Today’s post is courtesy of Survival Skills author Jean Ryan, whose blog you can find on her website. Enjoy!
Time Enough
How we view time can be a source of comfort or pain. Many people, particularly Eastern cultures, adhere to the belief that we live any number of lives: time is seen as cyclical and forgiving. Westerners tend to see time as linear, something we use up, something we never have enough of.
Whatever our beliefs, we all know that the lives we are living now will one day end. This knowledge is the ultimate spoiler, the price we pay for having a neocortex. Other animals are not saddled with this awareness—at least I assume, I hope, they are not. In 1777 the British explorer Captain Cook gave a newly hatched tortoise to a royal family in Polynesia, who kept the creature as a pet until it died of natural causes 188 years later. That turtle pulled its heavy self across the ground, presumably the same well-worn ground, for 68,620 days. Was it weary by then? Bored? Might it have opted for a life half as long?
On the other end of the spectrum is the mayfly, a creature whose adult life amounts to less than a day; in some species, just a few minutes. The larval versions, naiads, can live up to a year, during which they hide in aquatic debris and progress through several stages—instars—before growing a pair of wings and becoming immature adults.
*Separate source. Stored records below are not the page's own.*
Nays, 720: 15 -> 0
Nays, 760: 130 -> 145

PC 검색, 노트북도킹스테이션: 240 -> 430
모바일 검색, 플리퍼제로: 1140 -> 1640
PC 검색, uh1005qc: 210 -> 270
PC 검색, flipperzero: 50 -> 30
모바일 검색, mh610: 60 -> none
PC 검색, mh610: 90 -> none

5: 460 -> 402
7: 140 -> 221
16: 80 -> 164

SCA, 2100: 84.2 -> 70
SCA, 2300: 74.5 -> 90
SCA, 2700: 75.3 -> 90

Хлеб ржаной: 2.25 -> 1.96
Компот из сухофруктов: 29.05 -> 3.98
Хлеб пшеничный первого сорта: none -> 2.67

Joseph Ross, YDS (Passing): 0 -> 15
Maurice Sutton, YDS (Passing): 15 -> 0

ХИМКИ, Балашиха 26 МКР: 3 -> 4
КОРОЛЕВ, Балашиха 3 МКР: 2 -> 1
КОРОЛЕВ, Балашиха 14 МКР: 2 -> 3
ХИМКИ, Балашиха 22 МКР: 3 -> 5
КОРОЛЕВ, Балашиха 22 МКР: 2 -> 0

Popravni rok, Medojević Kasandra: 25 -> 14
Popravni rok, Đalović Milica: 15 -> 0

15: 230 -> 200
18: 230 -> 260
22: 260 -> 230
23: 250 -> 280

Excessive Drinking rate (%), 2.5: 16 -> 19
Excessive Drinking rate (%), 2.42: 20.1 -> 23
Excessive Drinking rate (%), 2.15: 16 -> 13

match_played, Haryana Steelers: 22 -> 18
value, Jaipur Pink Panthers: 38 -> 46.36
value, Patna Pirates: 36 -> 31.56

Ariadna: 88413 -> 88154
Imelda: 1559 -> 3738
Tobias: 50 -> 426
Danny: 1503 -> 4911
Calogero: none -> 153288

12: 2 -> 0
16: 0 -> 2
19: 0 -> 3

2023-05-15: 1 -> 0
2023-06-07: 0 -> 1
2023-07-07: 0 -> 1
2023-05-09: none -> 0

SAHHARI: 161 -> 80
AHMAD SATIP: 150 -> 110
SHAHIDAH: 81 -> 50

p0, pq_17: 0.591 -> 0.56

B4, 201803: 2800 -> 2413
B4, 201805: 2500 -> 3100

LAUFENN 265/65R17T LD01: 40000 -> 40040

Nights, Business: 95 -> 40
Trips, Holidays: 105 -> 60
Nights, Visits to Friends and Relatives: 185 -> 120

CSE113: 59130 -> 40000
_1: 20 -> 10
The winged juveniles last no longer than the final version and are not sexually viable until a few hours later, when they emerge from their last molt with features unique in the insect world, paired genitals: two penises for the males and two gonopores for the females. They do not feed: their mouths are useless and their digestive tracts are filled with air. This day, their first and last on earth, all they do is mate—little wonder our creator doubled up on their genitalia.
Like locusts, mayflies “hatch” in stupendous numbers, trillions at a time. The males begin swarming over a river, and the females fly into this mass. With specialized legs, the male grabs a female, and copulation takes place in mid-air, after which the female falls to the water’s surface and lays her eggs before dying. The spent females cover the water, providing a feast for the fish below. The males fly off to die on land, a boon to local birds.
Even the waiting wildlife cannot keep pace with these mayfly windfalls, and in some municipalities snow plows are deployed to clear away the mountains of corpses. While Americans consider mayflies a nuisance, tribes in Africa make nutritious patties out of them.
It would seem that a mayfly’s fleeting life amounts to nothing more than sustenance for larger creatures. Mayflies, all 2,500 species of them, are designed as sacrifices, put here for the greater good. Twenty-four hours is all the time they are given and all the time they need.
The ancient Greeks had a saying:
There is not a short life or a long life.
There is only the life that you have, and the life you have
is the life you are given, the life you work with.
It has its own shape, describes its own arc, and is perfect.
A whole life in one day. It must be glorious.